The second finding concerns consistency. The framework reports both pass@k, the probability that at least one of k runs succeeds, and pass^k, the probability that all k runs succeed. The gap between these two measures was large across all evaluated systems. An agent might complete a task in two of three runs while failing the third due to a transcription error or an unexpected conversational detour. From a pass@3 perspective that looks acceptable; from a pass^3 perspective it is a reliability problem. In production, callers who hit the failure case do not receive a retry.
The LLM-as-Judge Question
Using LLMs to evaluate LLM outputs is now standard practice, but it carries known risks. EVA acknowledges these: potential biases, the inability to award partial credit in binary task completion, and systematic preferences that emerge when a judge evaluates a model from the same training lineage.
The LALM-as-judge approach for Speech Fidelity is less established and more interesting. Rather than transcribing audio and running text-level comparison, EVA evaluates audio output directly. This catches errors that survive ASR normalization, such as a system that correctly transcribes a spoken confirmation code internally but produces TTS output that distorts one character. Text-level evaluation would not catch that failure; audio-level evaluation can.

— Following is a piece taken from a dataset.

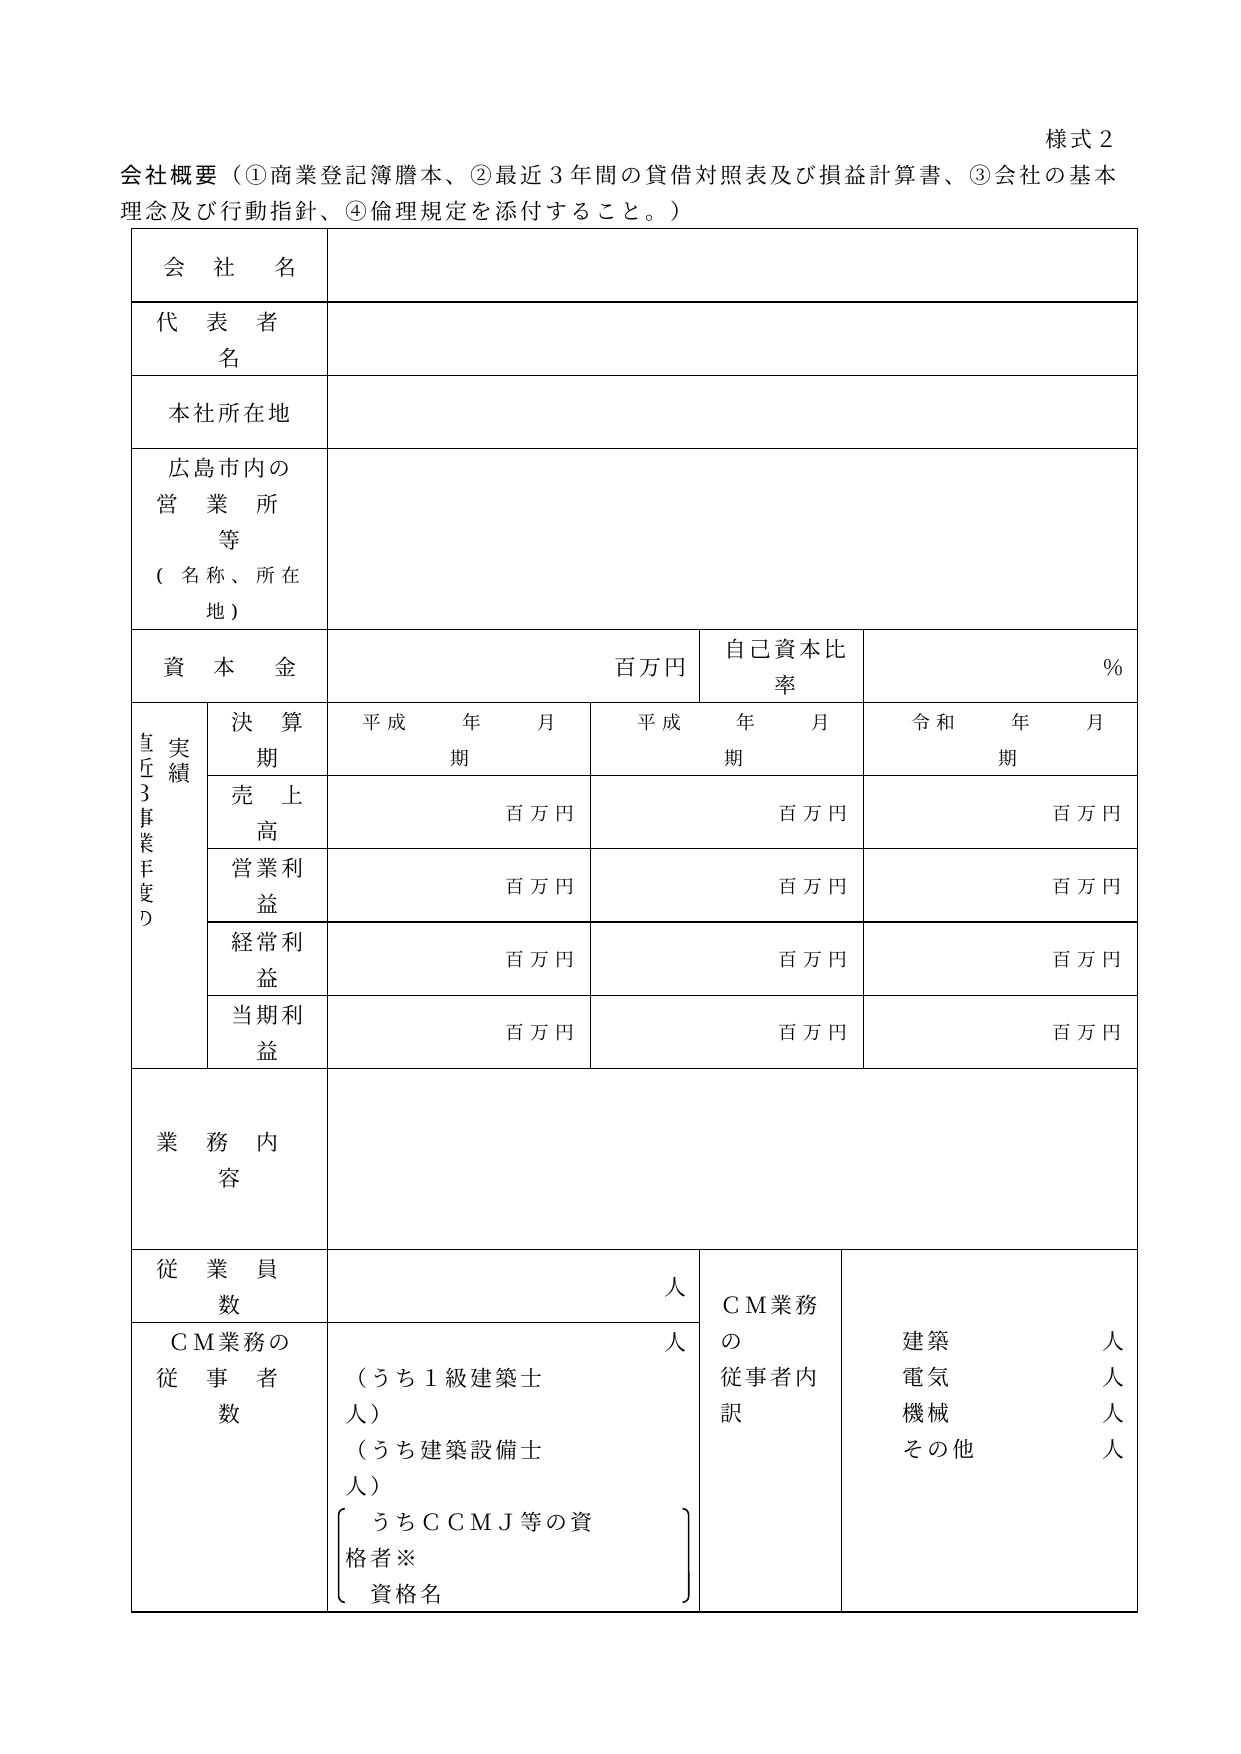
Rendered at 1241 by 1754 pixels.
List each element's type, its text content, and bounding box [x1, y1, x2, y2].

This represents a meaningful methodological advancement over prior frameworks. Speech Fidelity as an audio-native metric is the kind of evaluation that only makes sense when you treat voice as a first-class interface rather than a text interface with an acoustic wrapper.
Limitations Worth Noting
Fifty scenarios in a single domain is a narrow testbed. The user simulator, by construction, behaves more consistently and rationally than real callers. Disfluencies, emotional states, and background noise are outside the current scope. The framework operates in English only, and the single TTS provider used for the user simulator may favor ASR systems tuned on that provider’s voice characteristics, introducing an unintended selection bias in results.
The EVA GitHub repository and the project website outline a roadmap that addresses several of these gaps: prosodic quality assessment, robustness testing under noise and accent variation, multilingual scenarios, compound multi-step requests, and an eventually published leaderboard.

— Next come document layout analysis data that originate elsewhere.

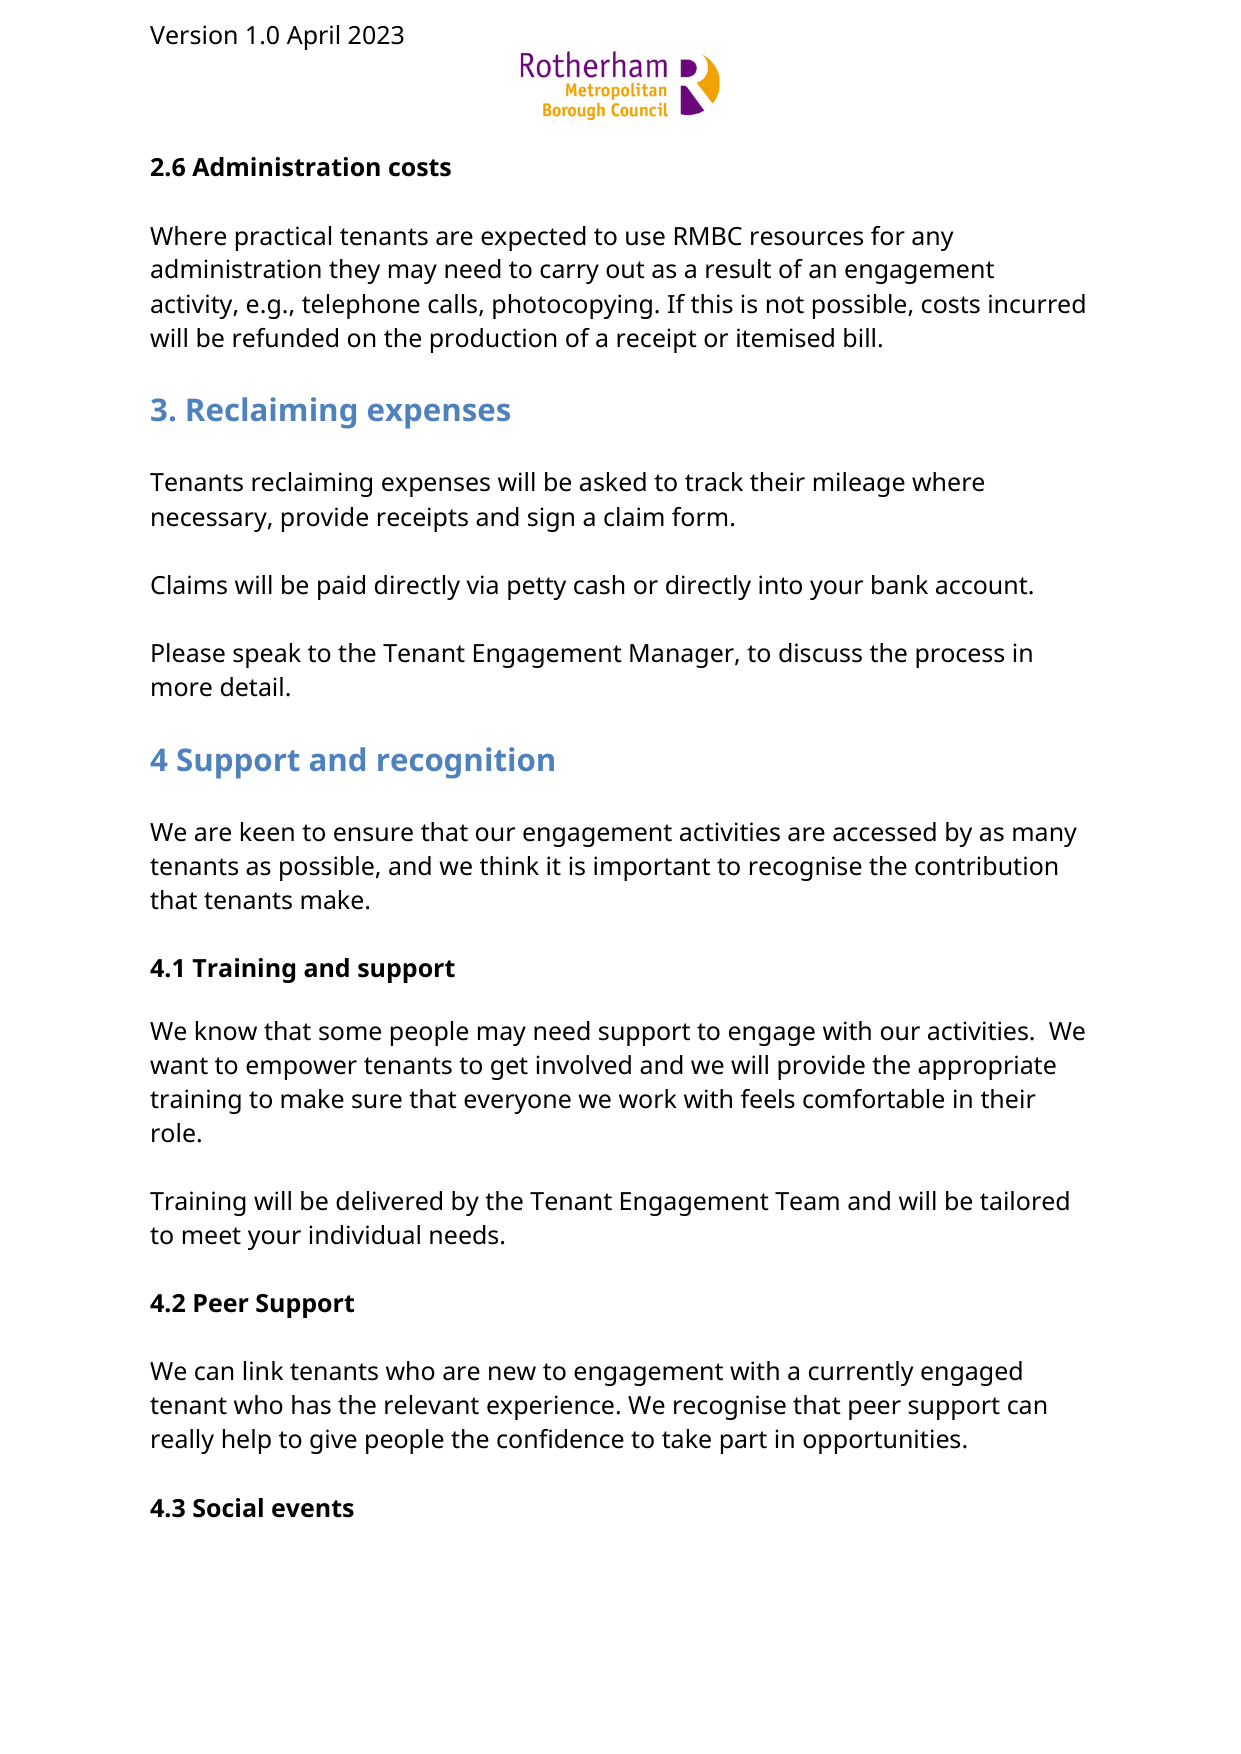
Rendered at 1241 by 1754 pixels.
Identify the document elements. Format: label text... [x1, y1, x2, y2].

text Where practical tenants are expected to use RMBC resources for any administration they may need to carry out as a result of an engagement activity, e.g., telephone calls, photocopying. If this is not possible, costs incurred will be refunded on the production of a receipt or itemised bill. [150, 218, 1090, 354]
text 2.6 Administration costs [150, 150, 1090, 184]
text 4 Support and recognition [150, 738, 1090, 780]
text 4.2 Peer Support [150, 1286, 1090, 1320]
text Tenants reclaiming expenses will be asked to track their mileage where necessary, provide receipts and sign a claim form. [150, 465, 1090, 533]
text 4.1 Training and support [150, 951, 1090, 984]
picture [520, 51, 720, 120]
text We are keen to ensure that our engagement activities are accessed by as many tenants as possible, and we think it is important to recognise the contribution that tenants make. [150, 814, 1090, 916]
text We know that some people may need support to engage with our activities. We want to empower tenants to get involved and we will provide the appropriate training to make sure that everyone we work with feels comfortable in their role. [150, 1013, 1090, 1149]
text Claims will be paid directly via petty cash or directly into your bank account. [150, 567, 1090, 601]
text 4.3 Social events [150, 1490, 1090, 1524]
text We can link tenants who are new to engagement with a currently engaged tenant who has the relevant experience. We recognise that peer support can really help to give people the confidence to take part in opportunities. [150, 1354, 1090, 1456]
text 3. Reclaiming expenses [150, 388, 1090, 431]
text Please speak to the Tenant Engagement Manager, to discuss the process in more detail. [150, 635, 1090, 703]
text Training will be delivered by the Tenant Engagement Team and will be tailored to meet your individual needs. [150, 1184, 1090, 1252]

Why This Framework Matters
Voice agent development has been building on borrowed evaluation methodology, repurposing text-dialogue metrics and ASR benchmarks for systems that are neither. EVA makes the case that voice agents require their own evaluation paradigm, one that starts with the audio signal and measures all the way through to database state.

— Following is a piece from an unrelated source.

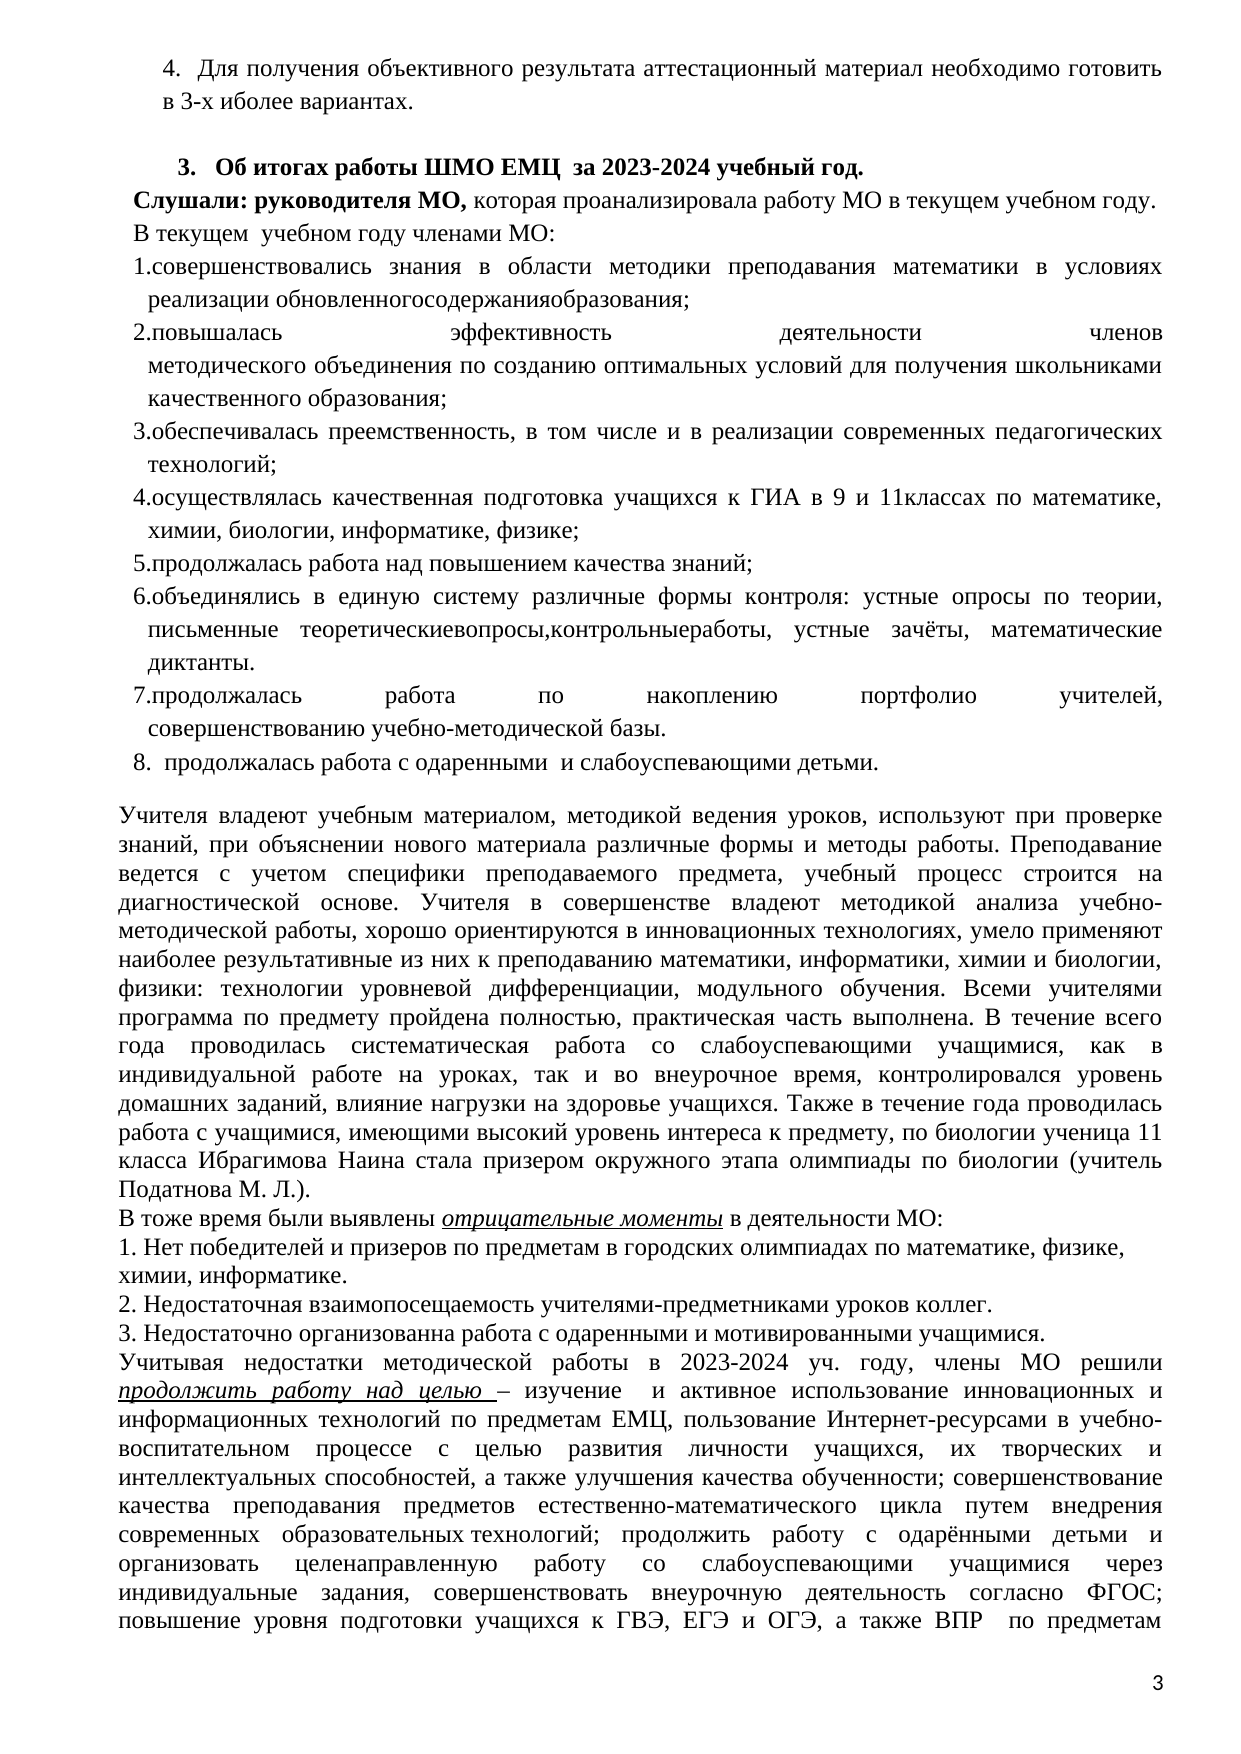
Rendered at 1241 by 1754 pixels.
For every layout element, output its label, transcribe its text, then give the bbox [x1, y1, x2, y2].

The dual-axis design, separating task accuracy from conversational experience while keeping both in a single evaluation run, is the right abstraction level. Neither metric alone is sufficient. A voice agent that completes tasks but sounds robotic and verbose will lose callers; a voice agent with excellent turn-taking and conciseness that fails to actually change the booking has solved the wrong problem.
There is real implementation overhead here: scenario databases, user simulators, tool definitions, and API access to both LLM and LALM judges. But for teams shipping voice agents into production, the alternative is operating without metrics that reflect what users actually experience. That is a more expensive trade-off in the long run.